━━━ Document section ━━━

The patch - or Software Update 2010-001, to use its full name addresses a total of 12 vulnerabilities in Apple's version 10.5 and 10.6 operating systems, including a loophole in the systems' CoreAudio, which leaves the OS potentially vulnerable to malicious code hidden in an MP4 audio file.

Other security issues addressed include similar vulnerabilities in Image RAW's DNG file-handling and the ImageIO software that could be used to execute arbitrary code. The Flash Player plug-in, meanwhile, accounts for seven of the 12 tweaks, and is now on version 10.0.42, matching an update already issued on Adobe's side last month to close a number of security vulnerabilities.

A patch for the OpenSSL network encryption system has also been included as a preventative measure to guard against a known man-in-the-middle vulnerability between the SSL and TLS protocols.

━━━ Information provided ━━━

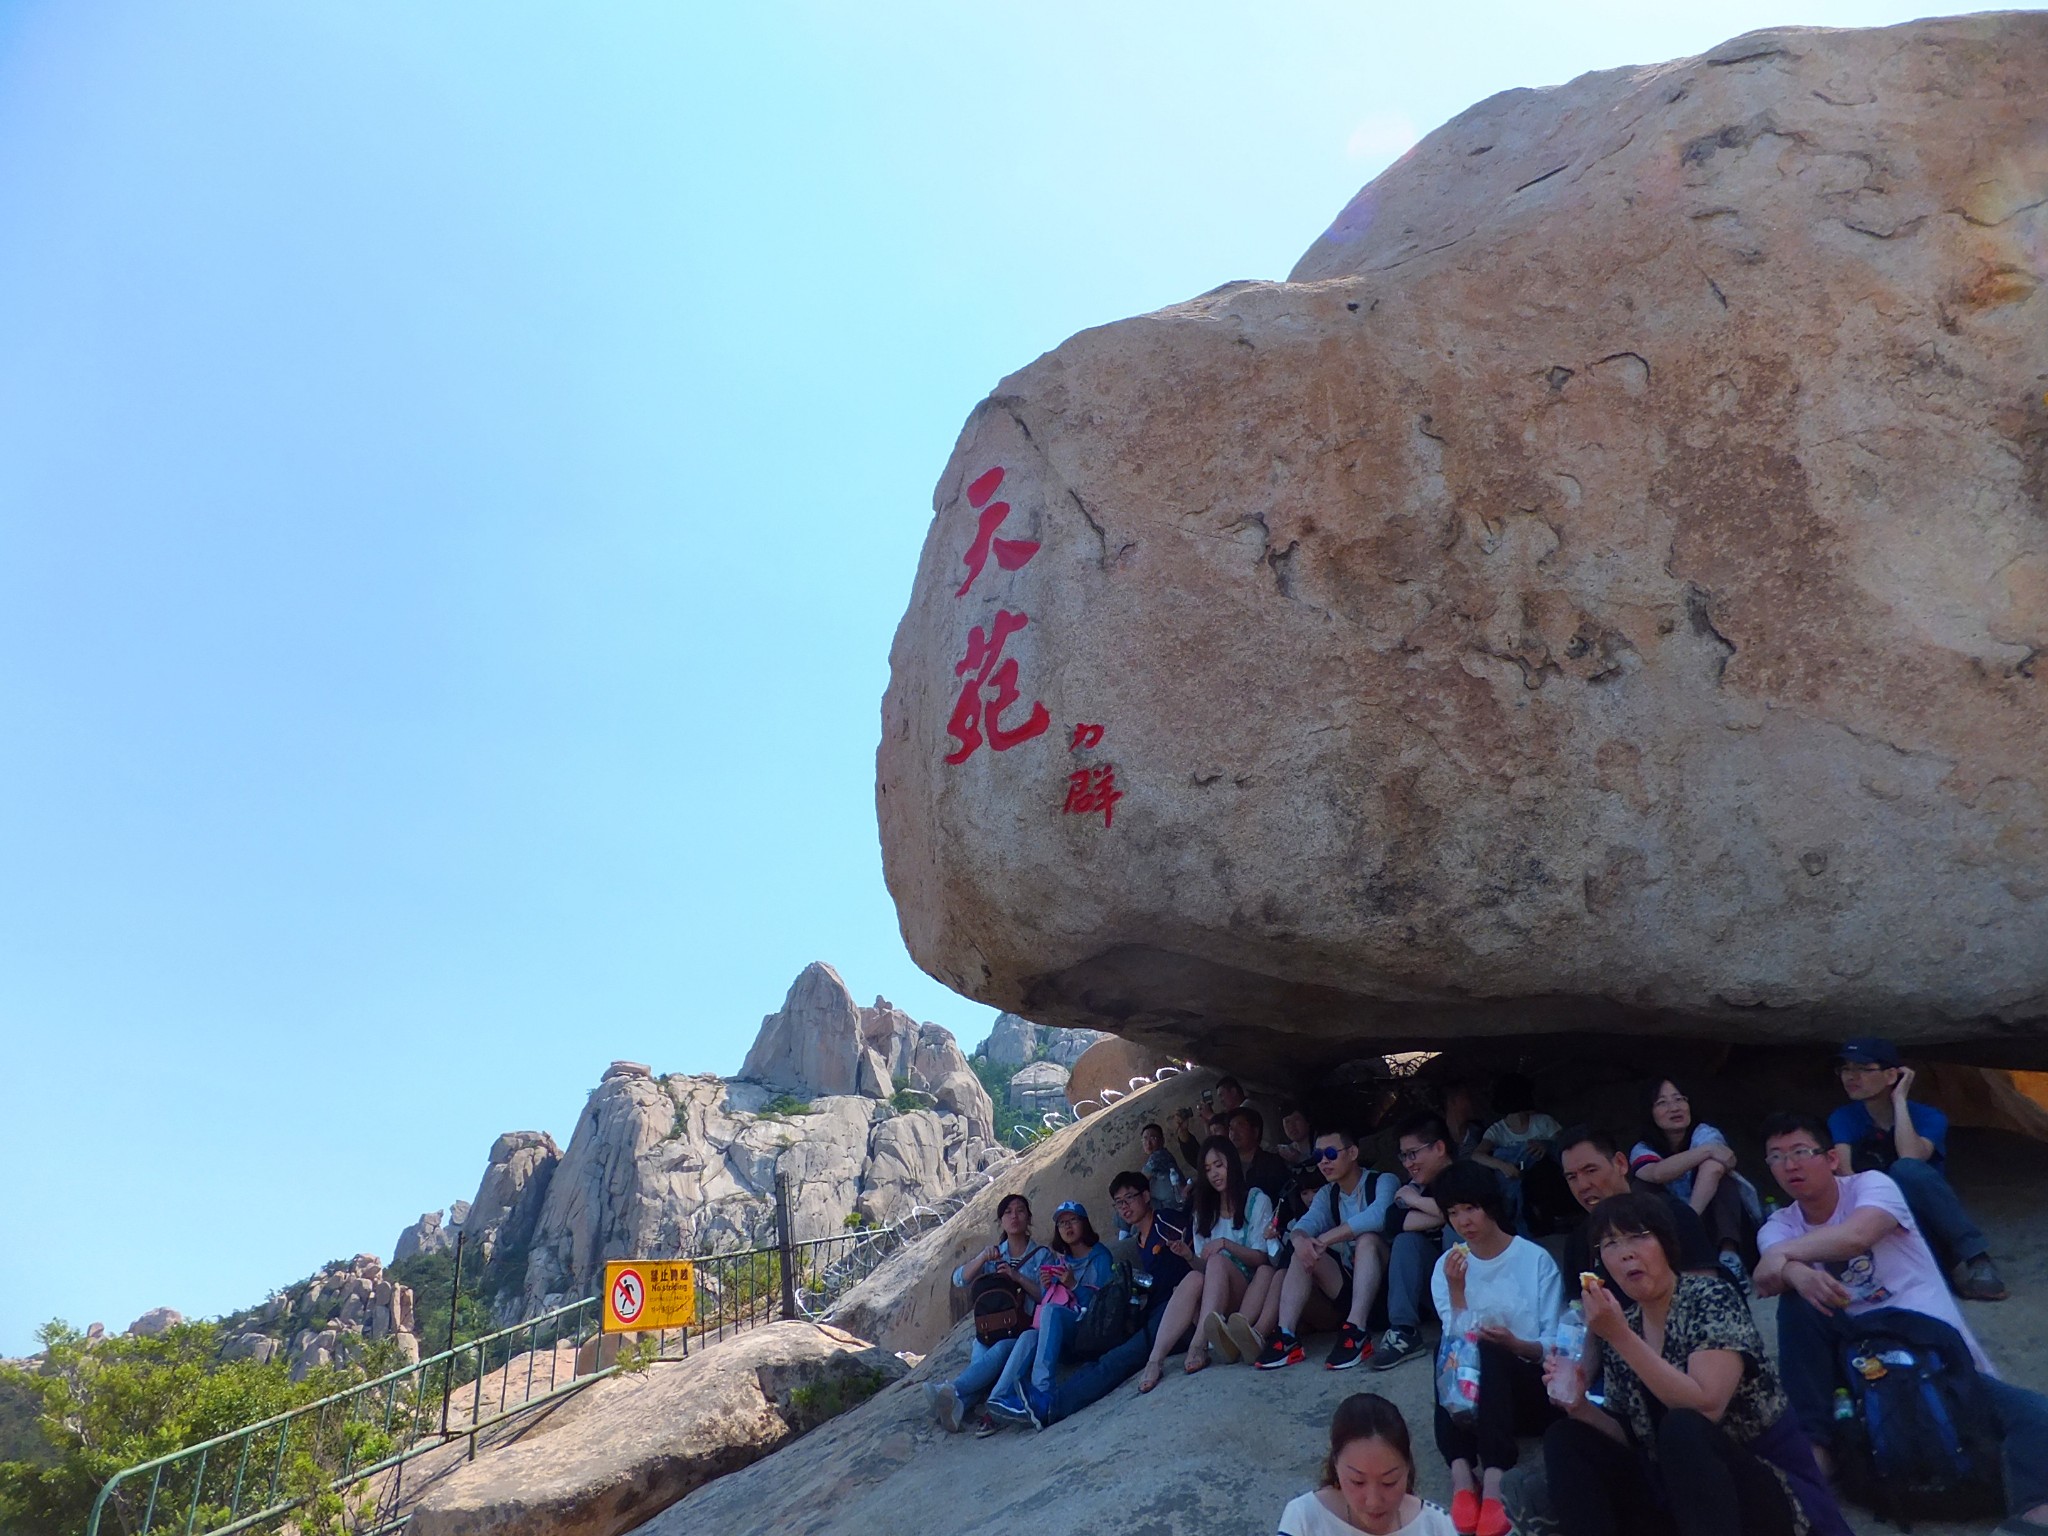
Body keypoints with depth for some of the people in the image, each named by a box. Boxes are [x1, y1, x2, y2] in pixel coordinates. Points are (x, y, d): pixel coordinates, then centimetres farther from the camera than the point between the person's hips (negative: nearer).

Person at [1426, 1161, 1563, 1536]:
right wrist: (1456, 1291, -18)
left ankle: (1494, 1480, -45)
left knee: (1487, 1352, -34)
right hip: (1473, 1396, 2)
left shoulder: (1537, 1260, -4)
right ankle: (1461, 1472, -43)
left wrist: (1515, 1345, -23)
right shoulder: (1447, 1266, 5)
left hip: (1531, 1389, -2)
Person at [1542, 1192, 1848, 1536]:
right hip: (1680, 1488, 6)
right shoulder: (1622, 1324, 4)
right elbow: (1631, 1438, 7)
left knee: (1681, 1427, -34)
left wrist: (1620, 1336, -29)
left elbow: (1705, 1406, -27)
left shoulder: (1711, 1299, -13)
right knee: (1564, 1439, -7)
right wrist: (1579, 1406, -12)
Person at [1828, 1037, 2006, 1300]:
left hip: (1935, 1216, -1)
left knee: (1906, 1169, -34)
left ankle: (1975, 1256, -26)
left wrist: (1900, 1101, -20)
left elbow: (1911, 1158, -29)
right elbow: (1844, 1173, -17)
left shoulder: (1928, 1117, -6)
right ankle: (1951, 1264, -28)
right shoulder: (1843, 1120, -1)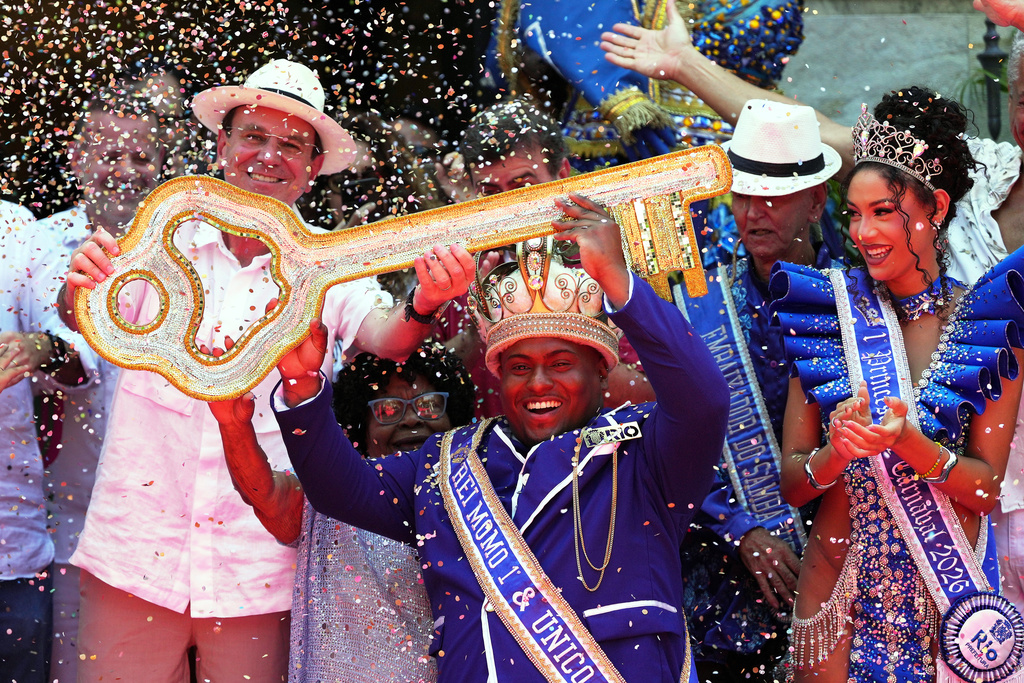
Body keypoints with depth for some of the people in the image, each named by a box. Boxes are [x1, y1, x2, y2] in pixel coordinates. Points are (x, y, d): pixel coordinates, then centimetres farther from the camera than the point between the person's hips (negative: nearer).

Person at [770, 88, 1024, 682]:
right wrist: (837, 453, -22)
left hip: (955, 586, -1)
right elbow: (792, 486, -2)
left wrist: (911, 444, -23)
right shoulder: (827, 314, -1)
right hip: (841, 583, 1)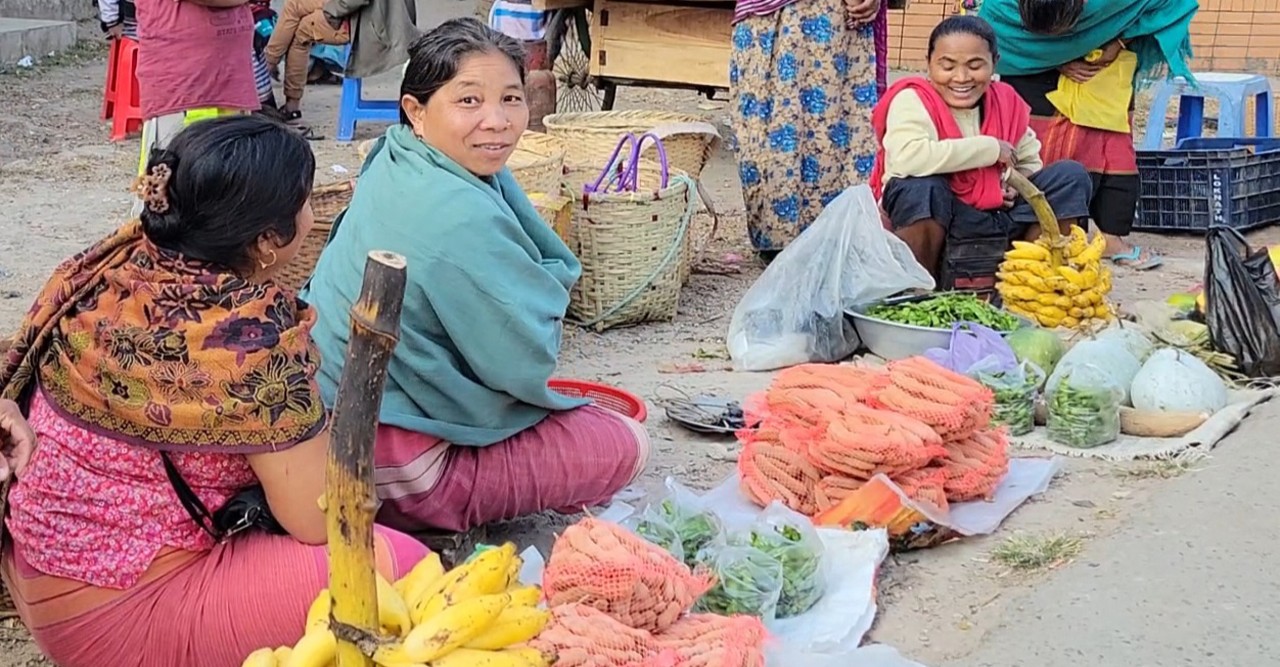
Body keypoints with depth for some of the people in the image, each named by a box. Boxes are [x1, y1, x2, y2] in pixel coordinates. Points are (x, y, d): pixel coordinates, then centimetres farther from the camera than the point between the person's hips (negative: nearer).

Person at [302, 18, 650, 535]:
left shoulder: (397, 163, 1)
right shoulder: (460, 220, -28)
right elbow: (527, 362, -18)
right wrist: (549, 288, -2)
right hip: (398, 473, -9)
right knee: (625, 446, 0)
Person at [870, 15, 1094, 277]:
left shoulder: (1007, 101, 6)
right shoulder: (912, 99, -13)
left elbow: (1029, 162, 19)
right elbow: (907, 158, -35)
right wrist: (990, 149, -22)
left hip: (996, 218, 6)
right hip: (937, 224, -6)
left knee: (1070, 175, -3)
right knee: (923, 187, -37)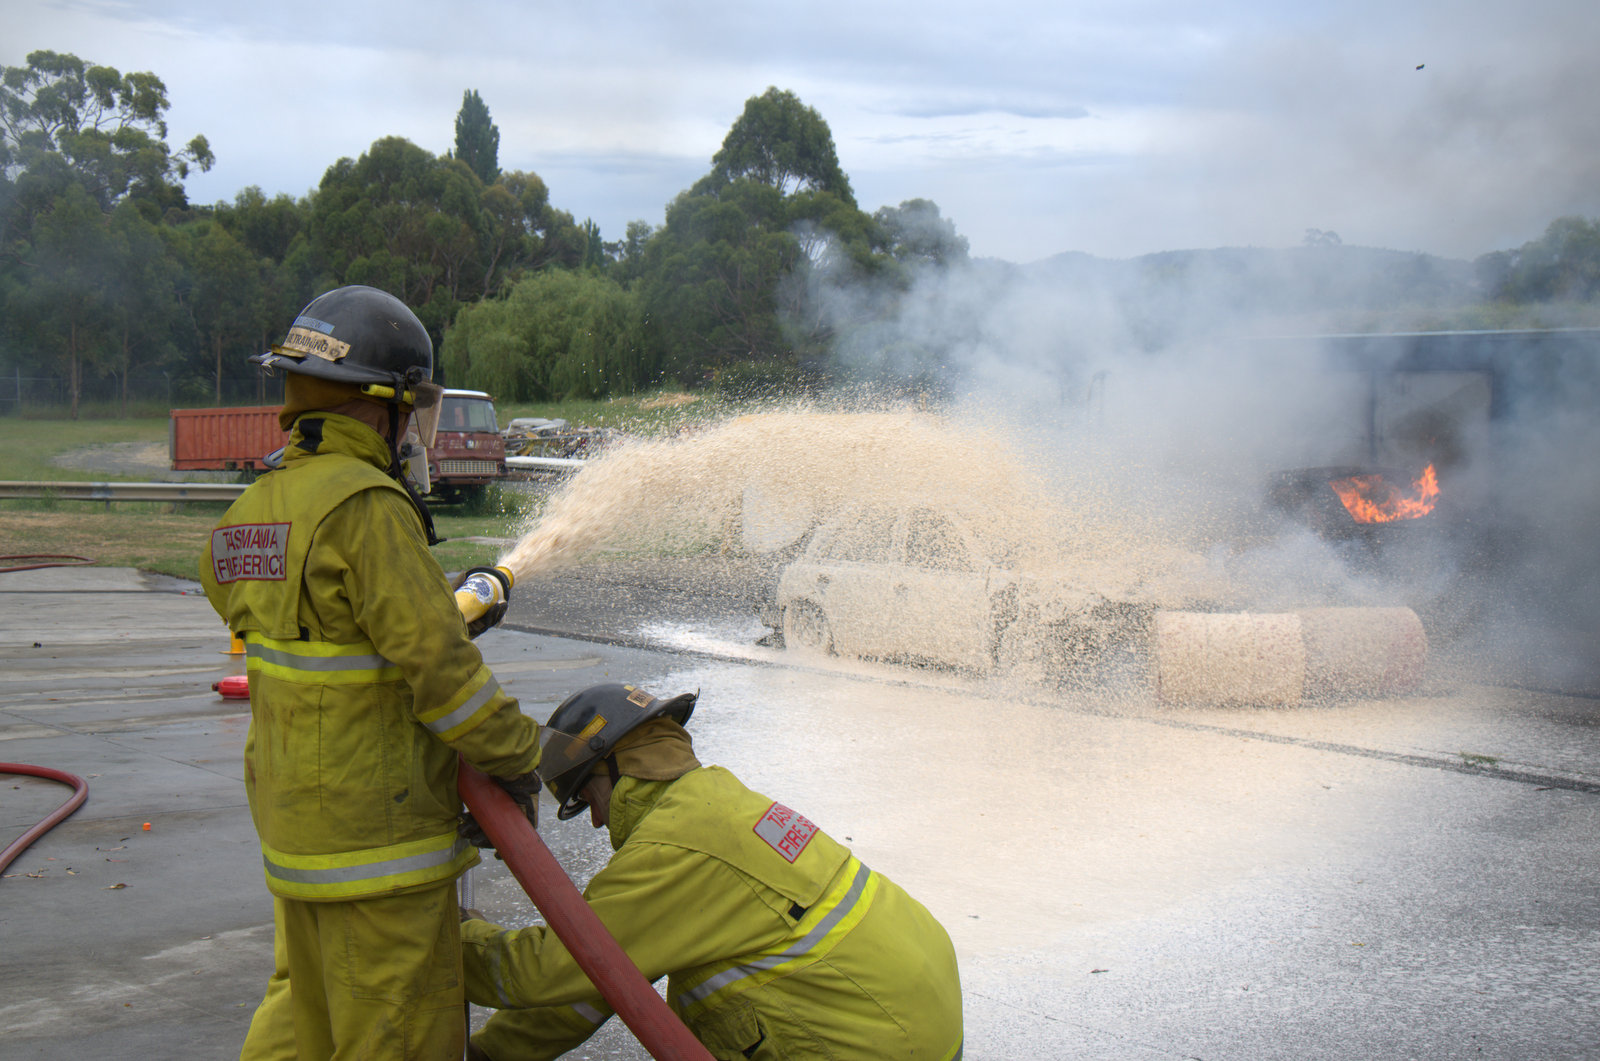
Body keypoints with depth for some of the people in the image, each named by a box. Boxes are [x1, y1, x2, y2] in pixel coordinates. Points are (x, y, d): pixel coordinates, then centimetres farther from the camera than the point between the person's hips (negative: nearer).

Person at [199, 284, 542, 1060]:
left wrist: (446, 617, 15)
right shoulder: (365, 506, -21)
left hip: (296, 815, 9)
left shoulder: (259, 505, 7)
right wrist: (516, 756, -9)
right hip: (377, 824, -9)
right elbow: (438, 664, -23)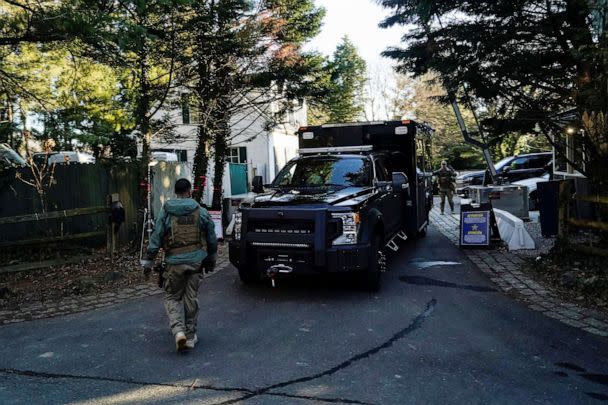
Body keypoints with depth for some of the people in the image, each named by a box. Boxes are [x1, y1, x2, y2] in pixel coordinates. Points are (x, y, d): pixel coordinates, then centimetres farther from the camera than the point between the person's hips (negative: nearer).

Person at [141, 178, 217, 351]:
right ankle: (190, 337, 18)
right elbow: (212, 238, 9)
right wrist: (211, 258, 23)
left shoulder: (166, 212, -3)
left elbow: (156, 237, -3)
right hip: (196, 260, 1)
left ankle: (178, 330, -7)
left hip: (175, 262, -1)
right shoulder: (201, 211, 2)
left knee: (172, 297, 13)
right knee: (191, 298, 11)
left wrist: (148, 260, 5)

━━━

Tasks to carry out ->
1. Transcribe the Apple security update text from "The patch - or" up to and including "of security vulnerabilities.".
2. Please list every software component that the Apple security update text names as receiving a fix for a vulnerability.
Rely only on the Apple security update text.

Exercise solutions ->
1.
The patch - or Software Update 2010-001, to use its full name addresses a total of 12 vulnerabilities in Apple's version 10.5 and 10.6 operating systems, including a loophole in the systems' CoreAudio, which leaves the OS potentially vulnerable to malicious code hidden in an MP4 audio file.

Other security issues addressed include similar vulnerabilities in Image RAW's DNG file-handling and the ImageIO software that could be used to execute arbitrary code. The Flash Player plug-in, meanwhile, accounts for seven of the 12 tweaks, and is now on version 10.0.42, matching an update already issued on Adobe's side last month to close a number of security vulnerabilities.

2.
CoreAudio
Image RAW
ImageIO
Flash Player plug-in
OpenSSL